Currently, the country’s public debt stands at Sh8.6 trillion against a ceiling of Sh9 trillion enacted by parliament in November 2019.

By the time the Jubilee administration was coming to power in 2013, the country’s public debt was at Sh1.8 trillion.

The new loans, the National Treasury document shows, will finance Covid-19 recovery plans for Small and Medium Enterprises (MSMEs) in Kenya, fiscal debt reforms, climate change response, improve education facilities, water supply, electricity connection, improve rural roads and provide response to the threats caused by desert locusts.

The Public Finance Management (PFM) Act mandates the National Treasury to periodically update parliament on the country’s debt status.

“At the end of every four months, the Cabinet Secretary shall submit to Parliament stating the loan balances brought forward, carried down, drawings and amortisations on new loans obtained from outside Kenya or denominated in foreign currency,” reads Section 31 (3) of the PFM Act.

The National Treasury document shows that Sh60.3 billion procured from the International Development Association (IDA) on March 18, will finance fiscal and debt reforms to make spending more transparent and efficient and enhance domestic debt market performance.

The loan is also meant to finance the “electricity sector and the Public-Private-Partnership (PPP) reforms to strengthen the cornerstone utility (KPLC), place Kenya on an efficient, green energy path and boost private infrastructure investment”.

The funds will also go towards strengthening environmental and natural resource governance, combat climate change and improve healthcare, including the pandemic response.

The Sh26.7 billion acquired from International Bank for Reconstruction and Development (IBRD) on March 18, is for the second accelerating reforms for an inclusive and resilient recovery development policy financing.

The money will also finance fiscal debt reforms, climate change response and electricity connection.

The Sh15.31 billion from IDA will finance primary education equity in the learning programme.

The loan was signed by the government on April 22 to aid in the reduction of regional disparities in learning outcomes, improve the retention of girls in upper primary education and strengthen systems for delivering equitable education outcomes.

The additional financing for coastal region water security and climate resilience project will be done by IDA to the tune of Sh15.8 billion.

The loan is meant to increase bulk water supply and access to Mombasa and Kwale counties. Access to finance and enterprise recovery projects will be financed by Sh10.5 billion from IDA.

This is meant to increase access to financial services and support Covid-19 recovery of MSMEs in the country.

The government also plans to link farmers to markets through improvement of rural roads in western Kenya, a project that will be financed by Sh2.1 billion sourced from the German government in a deal signed on February 9, 2022.

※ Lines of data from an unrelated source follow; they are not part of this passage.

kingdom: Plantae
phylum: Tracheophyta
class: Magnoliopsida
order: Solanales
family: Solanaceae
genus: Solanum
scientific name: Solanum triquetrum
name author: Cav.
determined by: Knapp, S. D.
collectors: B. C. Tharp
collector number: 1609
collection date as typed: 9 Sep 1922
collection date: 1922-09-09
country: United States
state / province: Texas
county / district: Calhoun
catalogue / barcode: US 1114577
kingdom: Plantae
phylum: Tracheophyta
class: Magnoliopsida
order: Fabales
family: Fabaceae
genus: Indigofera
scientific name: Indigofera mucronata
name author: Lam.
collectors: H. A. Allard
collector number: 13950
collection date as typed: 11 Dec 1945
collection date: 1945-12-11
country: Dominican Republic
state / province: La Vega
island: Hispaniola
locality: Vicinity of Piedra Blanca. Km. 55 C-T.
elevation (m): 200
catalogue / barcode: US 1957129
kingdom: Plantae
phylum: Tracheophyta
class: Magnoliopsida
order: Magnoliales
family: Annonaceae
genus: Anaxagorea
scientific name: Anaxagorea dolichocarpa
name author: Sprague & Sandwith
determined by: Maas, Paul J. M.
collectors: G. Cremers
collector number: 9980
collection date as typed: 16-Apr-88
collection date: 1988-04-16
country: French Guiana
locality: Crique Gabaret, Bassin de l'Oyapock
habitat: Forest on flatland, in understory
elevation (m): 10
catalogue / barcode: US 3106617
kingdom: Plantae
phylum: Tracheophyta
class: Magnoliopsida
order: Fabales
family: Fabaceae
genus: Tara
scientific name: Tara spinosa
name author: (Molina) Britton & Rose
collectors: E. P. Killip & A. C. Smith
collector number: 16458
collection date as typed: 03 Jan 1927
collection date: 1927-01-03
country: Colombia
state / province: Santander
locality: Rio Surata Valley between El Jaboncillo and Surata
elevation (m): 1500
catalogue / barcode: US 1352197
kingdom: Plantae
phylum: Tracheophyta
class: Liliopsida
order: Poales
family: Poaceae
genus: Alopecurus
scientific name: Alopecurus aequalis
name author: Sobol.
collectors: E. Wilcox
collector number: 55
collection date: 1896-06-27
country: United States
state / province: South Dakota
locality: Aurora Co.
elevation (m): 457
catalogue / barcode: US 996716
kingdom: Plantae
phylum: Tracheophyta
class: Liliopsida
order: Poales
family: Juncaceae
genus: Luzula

The Malindi integrated social health development programme will be financed by Sh782.55 million from the Italian government.

The loan was contracted on January 26, to improve the social and economic development of Malindi and Magarini sub counties through specific objectives.

The specific objectives of the project include to improve education facilities and school enrolment in Magarini sub-county, improve health facilities and access in the sub county.

At least Sh2.7 billion have been secured from the French government for the supply of forest firefighting equipment and associated services to the Kenya Forestry Service (KFS).